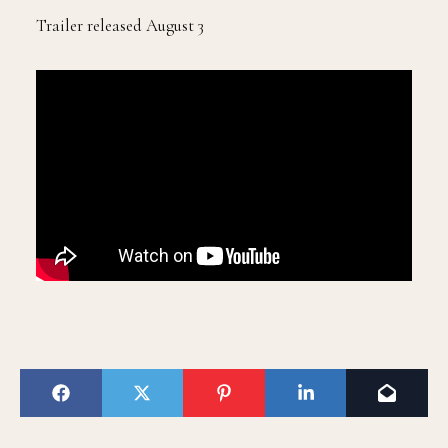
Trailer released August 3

--

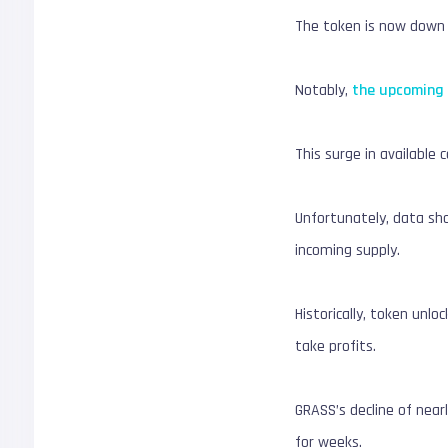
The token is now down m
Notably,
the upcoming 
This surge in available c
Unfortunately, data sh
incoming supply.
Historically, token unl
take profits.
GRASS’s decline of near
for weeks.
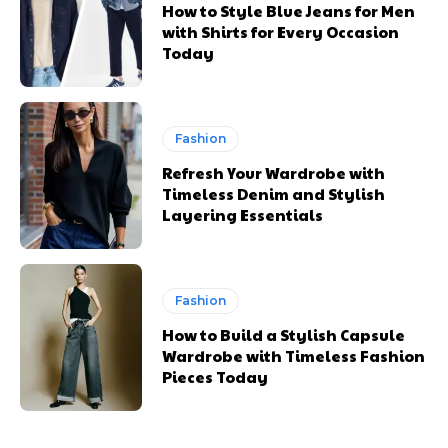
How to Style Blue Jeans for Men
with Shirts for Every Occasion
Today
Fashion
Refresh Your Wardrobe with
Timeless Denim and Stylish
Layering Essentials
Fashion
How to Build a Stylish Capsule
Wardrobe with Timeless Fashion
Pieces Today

▶ **Task to carry out**:
Turn the lines of the records into a numbered list, starting at the one containing "How to Style Blue Jeans for Men" and ending at the one containing "Pieces Today", both included. Skip any blank lines.

▶ **Your solution**:
1. How to Style Blue Jeans for Men
2. with Shirts for Every Occasion
3. Today
4. Fashion
5. Refresh Your Wardrobe with
6. Timeless Denim and Stylish
7. Layering Essentials
8. Fashion
9. How to Build a Stylish Capsule
10. Wardrobe with Timeless Fashion
11. Pieces Today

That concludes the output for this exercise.